**Exercise data**
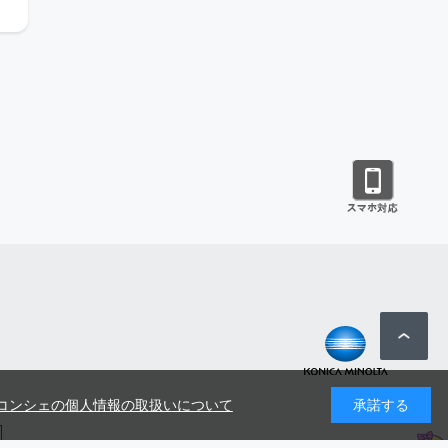
コンシェの個人情報の取扱いについて
承諾する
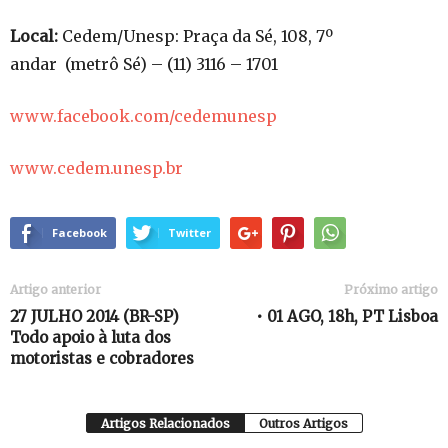
Local:
Cedem/Unesp: Praça da Sé, 108, 7º
andar (metrô Sé) – (11) 3116 – 1701
www.facebook.com/cedemunesp
www.cedem.unesp.br
Facebook
Twitter
Artigo anterior
Próximo artigo
27 JULHO 2014 (BR-SP)
• 01 AGO, 18h, PT Lisboa
Todo apoio à luta dos
motoristas e cobradores
Artigos Relacionados
Outros Artigos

**Task item**
Lay out the text lines from all the items above as a JSON list of strings, one string per line, with blank lines skipped. Leave the pictures out of the answer.

**Response for this exercise**
[
  "コンシェの個人情報の取扱いについて",
  "承諾する",
  "Local:",
  "Cedem/Unesp: Praça da Sé, 108, 7º",
  "andar (metrô Sé) – (11) 3116 – 1701",
  "www.facebook.com/cedemunesp",
  "www.cedem.unesp.br",
  "Facebook",
  "Twitter",
  "Artigo anterior",
  "Próximo artigo",
  "27 JULHO 2014 (BR-SP)",
  "• 01 AGO, 18h, PT Lisboa",
  "Todo apoio à luta dos",
  "motoristas e cobradores",
  "Artigos Relacionados",
  "Outros Artigos"
]